2. Ausência do requisito constitucional de urgência:

A MP produzirá efeitos imediatos para limitar as compensações tributárias. Porém, em relação a outros aumentos previstos na mesma MP, os efeitos somente ocorrerão a partir de abril de 2024 ou janeiro de 2025, dependendo do tributo majorado. Portanto, apesar de a norma poder ser considerada relevante, ela não preenche o requisito constitucional da “urgência”.

3. Empréstimo compulsório:

Em razão de representar um aumento da carga tributária para fins de financiamento das atividades estatais (pelos créditos não aproveitados pelos contribuintes), essa medida se assemelha à figura do empréstimo compulsório que depende de lei complementar para sua instituição (CRFB, art. 148).

A despeito dessas inconstitucionalidades, existem outros aspectos cujos resultados práticos comprovam a absoluta insubsistência dessa limitação.

Renúncia ao precatório
Com efeito, inicialmente devemos ressaltar que estamos tratando de um direito garantido por decisão judicial transitada em julgado que incorpora a viabilidade de sua execução à data do trânsito em julgado.

Spacca

Um elemento que corrobora esse entendimento é que nos casos já transitados em julgado em que a empresa optou por compensar ao invés de receber através de precatório, essa decisão levou em conta o direito então existente – à época de tal decisão – de que não haveria limitações à compensação.

Com base nessa premissa, o contribuinte foi obrigado a desistir, expressamente, do direito de executar o seu título judicial no intuito de obter a certidão judicial necessária à elaboração do respectivo Pedido Administrativo de Habilitação de Crédito.

Trata-se de uma condição imposta pela própria União e aplicável àquela situação específica (na qual o contribuinte acreditava que poderia compensar o valor integral, desde que habilitasse o crédito antes de transcorridos 5 anos do trânsito em julgado da decisão).

Portanto, para os contribuintes que foram obrigados a renunciar à liquidação/execução de sentença (precatório) para realizar a compensação, existe um direito adquirido de escoar esse crédito, inclusive com base nos princípios da segurança jurídica, da proteção da confiança e vedação do enriquecimento ilícito por parte da União.

Dessa feita, não pode uma lei retroagir para atingir a opção já adotada pelo contribuinte (de compensar a totalidade do valor indevidamente pago, com os tributos vincendos, sem qualquer nova limitação), sem, pelo menos, garantir que a desistência possa ser relevada no caso de remanescer crédito (saldo) após a o prazo máximo previsto na norma (60 meses).

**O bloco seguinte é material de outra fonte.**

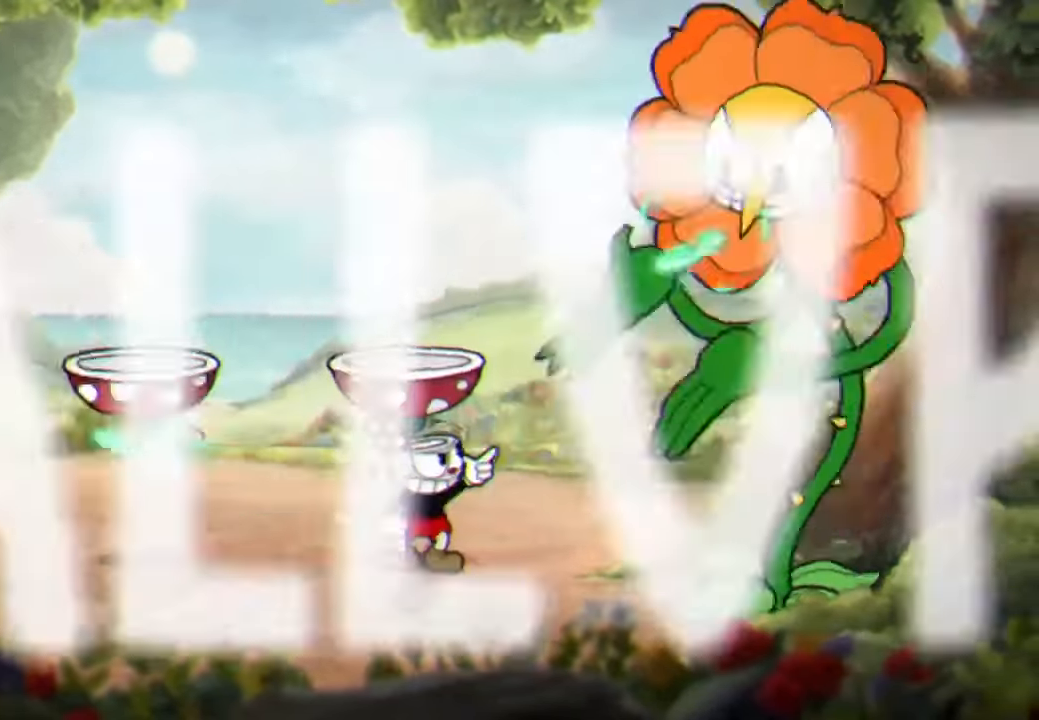
{"buttons": ["L2"], "left_stick": "up-right", "right_stick": "center", "events": []}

Nesses casos, a norma deve autorizar que o saldo seja restituído por meio de liquidação/execução de sentença (precatório), vez que, caso não seja admitido esse procedimento, existe o risco de o crédito ser alcançado pela prescrição imposta pela norma em razão das limitações temporais nela contidas. E, consequentemente, além de afronta ao princípio da imutabilidade da coisa julgada, a limitação deve ser considerada uma injúria ao princípio do não confisco.

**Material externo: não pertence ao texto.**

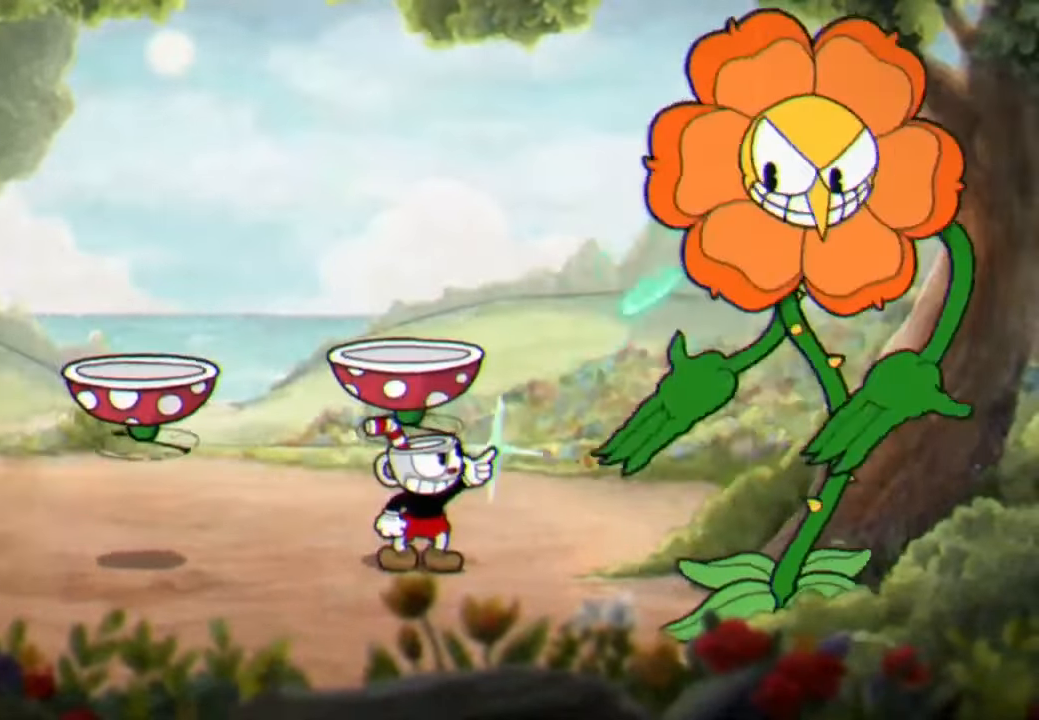
{"buttons": ["L2"], "left_stick": "up-right", "right_stick": "center", "events": []}
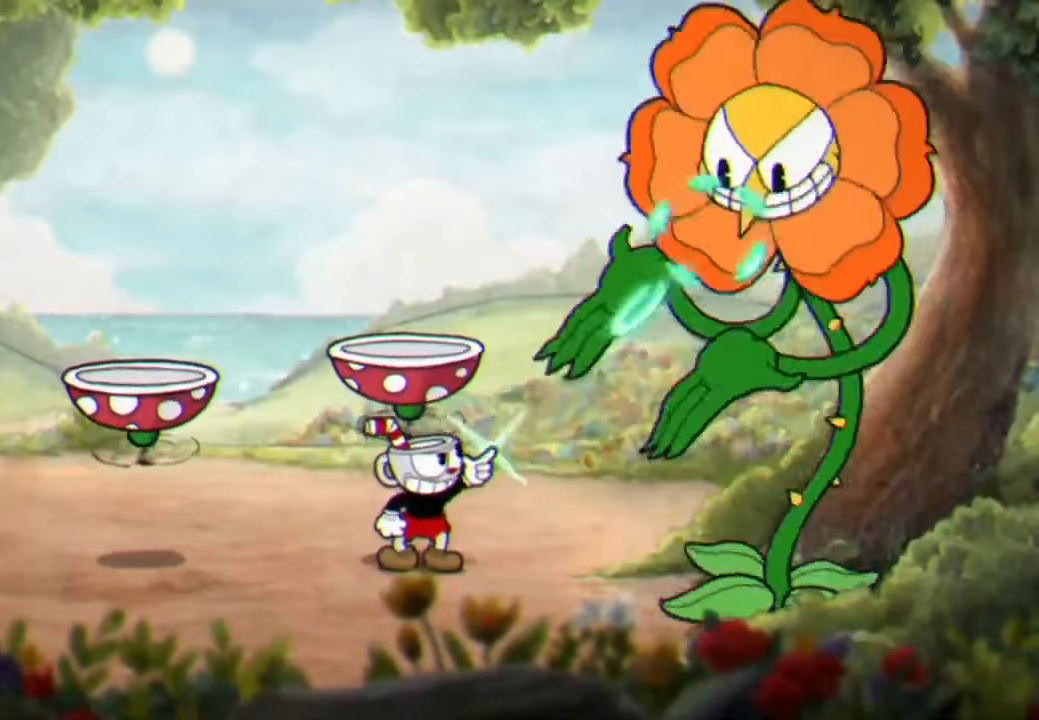
{"buttons": ["L2"], "left_stick": "up-right", "right_stick": "center", "events": []}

Compensação realizada a maior
Outro aspecto que causa espécie está relacionado com a previsão de qualquer compensação realizada a maior ser diretamente enviada para inscrição em Dívida Ativa da União, sem direito ao contraditório administrativo.

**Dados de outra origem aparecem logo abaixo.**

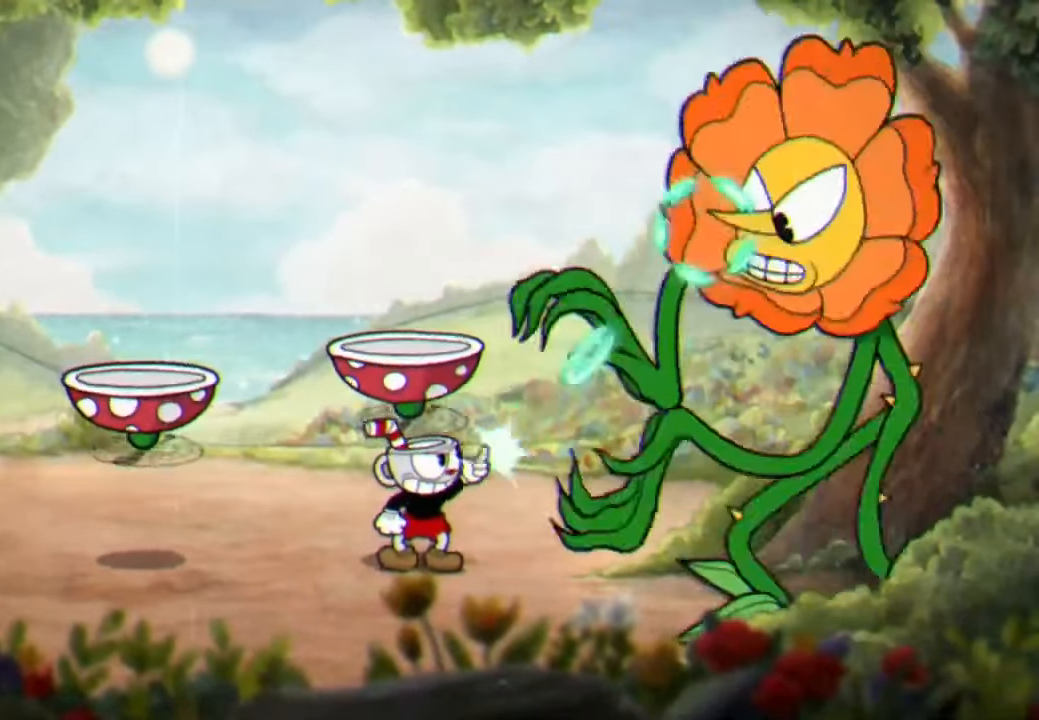
{"buttons": ["L2"], "left_stick": "up-right", "right_stick": "center", "events": []}
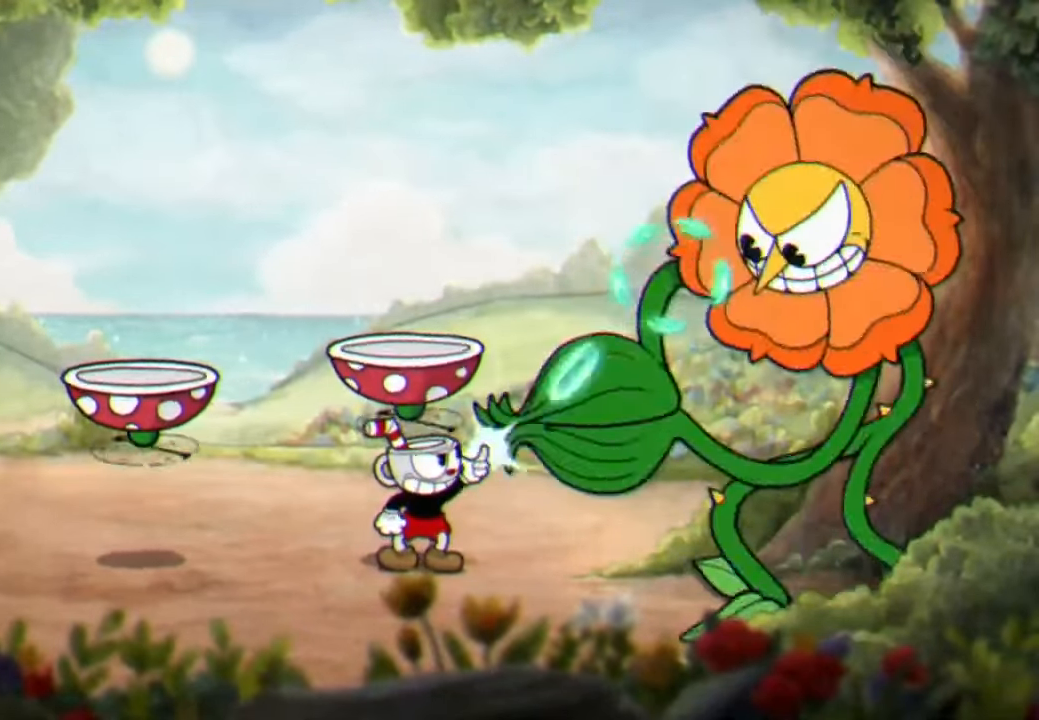
{"buttons": ["L2"], "left_stick": "up-right", "right_stick": "center", "events": []}
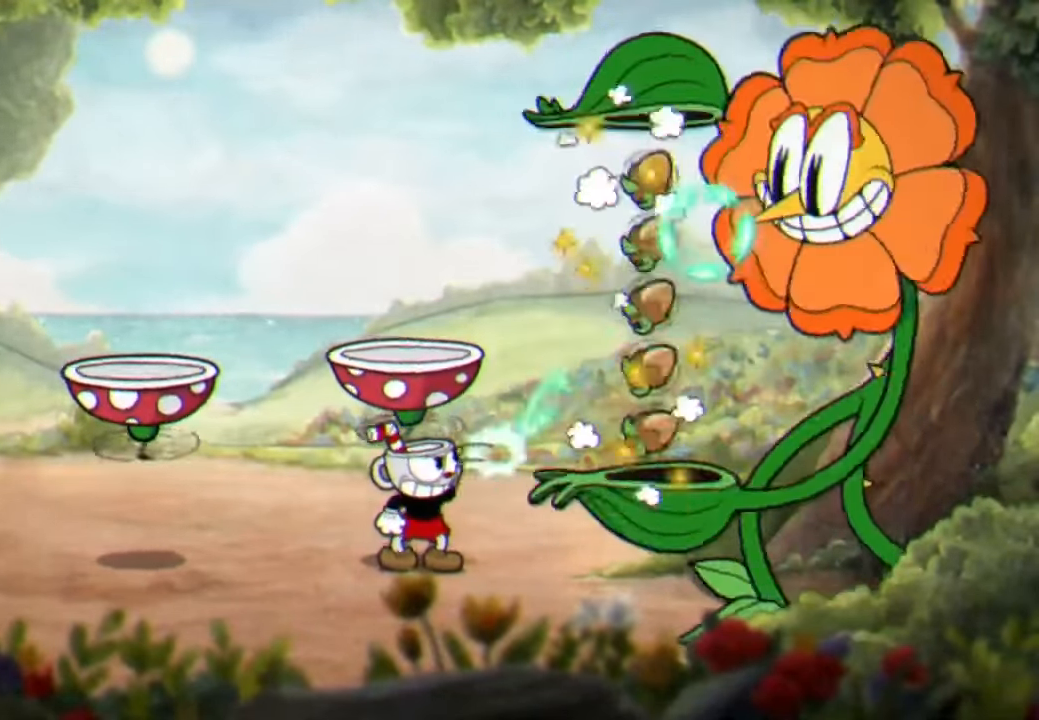
{"buttons": [], "left_stick": "up-left", "right_stick": "center", "events": [[467, "left_stick", "up-left"], [500, "L2", "up"]]}
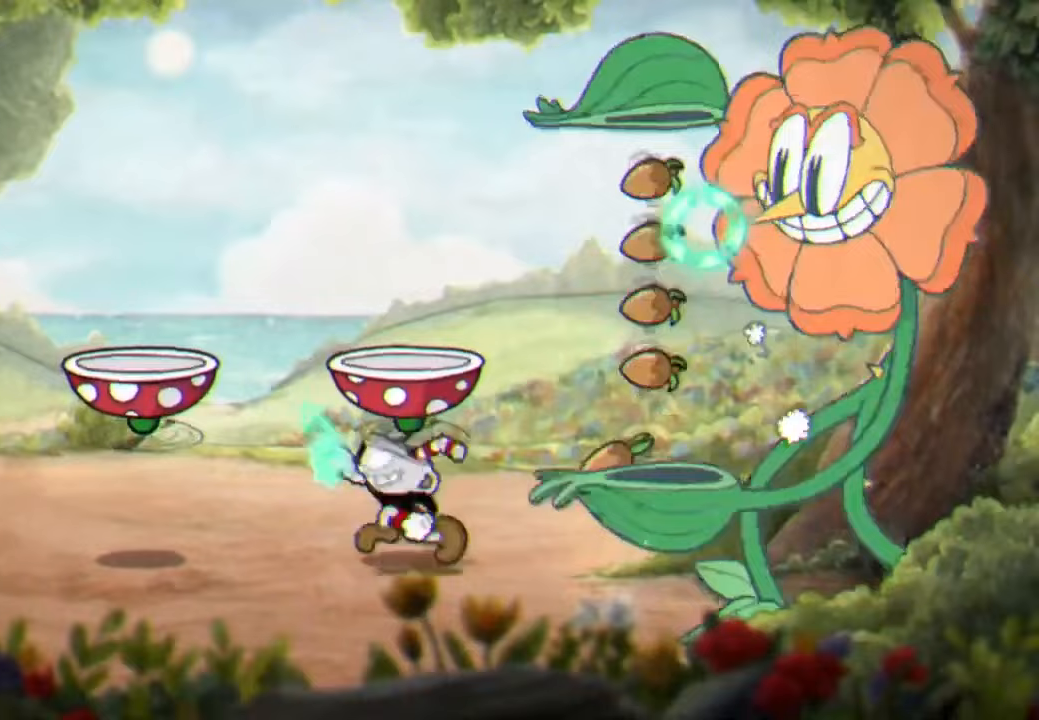
{"buttons": ["A", "L3"], "left_stick": "left", "right_stick": "center", "events": [[100, "Y", "down"], [100, "left_stick", "left"], [200, "Y", "up"], [433, "L3", "down"], [500, "A", "down"]]}
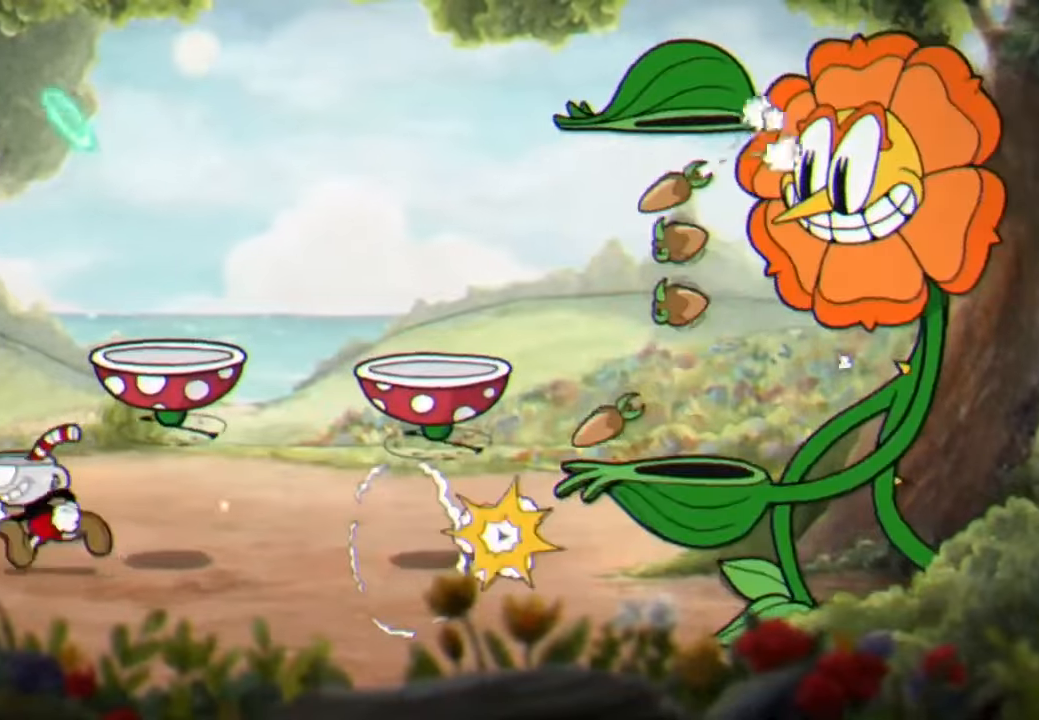
{"buttons": [], "left_stick": "center", "right_stick": "center", "events": [[33, "L3", "up"], [133, "A", "up"], [200, "left_stick", "center"]]}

A razão é simples: a compensação realizada a maior não pode ser considerada “falta de pagamento”, mas mera antecipação do direito do contribuinte e, portanto, postergação do pagamento do tributo compensado.

Quem nasceu na época da alta inflação deve lembrar como algumas empresas antecipavam despesas ou postergavam receitas no intuito de reduzir as bases de cálculo do IRPJ e da CSLL.

Nestes casos, a Receita Federal foi expressamente instruída a não glosar os valores deduzidos/acrescidos a maior, mas somente exigir os encargos legais sobre o valor que deixou de ser recolhido no respectivo período, em razão da inobservância do regime de competência.

Nesse sentido, os §§ 4º a 7º do artigo 6º do Decreto-lei nº 1.598/77 que podem ser assim resumidos:

a) a antecipação da receita ou a postergação da despesa não constitui motivo para lançamento de imposto, multa, correção monetária ou juros de mora, desde que a alíquota do tributo seja a mesma nos dois períodos-base;

b) a antecipação da despesa ou a postergação da receita enseja a cobrança de correção monetária e juros de mora sobre o imposto postergado, mas o imposto pago a menor no período-base anterior será compensado com o imposto pago a maior no período-base posterior.

Exemplificando: se a despesa antecipada foi de R$ 100 mil e a alíquota do imposto no exercício anterior e no subsequente for idêntica (digamos, de 25%), no exercício em que a despesa foi indevidamente lançada teremos R$ 25 mil de imposto pago a menor.

No exercício posterior, entretanto, a empresa pagou imposto a maior justamente no valor de R$ 25 mil por não ter computado a despesa antecipada. Fazendo a compensação de que trata o artigo 6º do Decreto-lei nº 1.598/77, não haverá diferença de imposto a lançar. Contudo, a ocorrerá a cobrança de juros e correção monetária (hoje englobadas na Selic), vez que houve postergação no pagamento de imposto.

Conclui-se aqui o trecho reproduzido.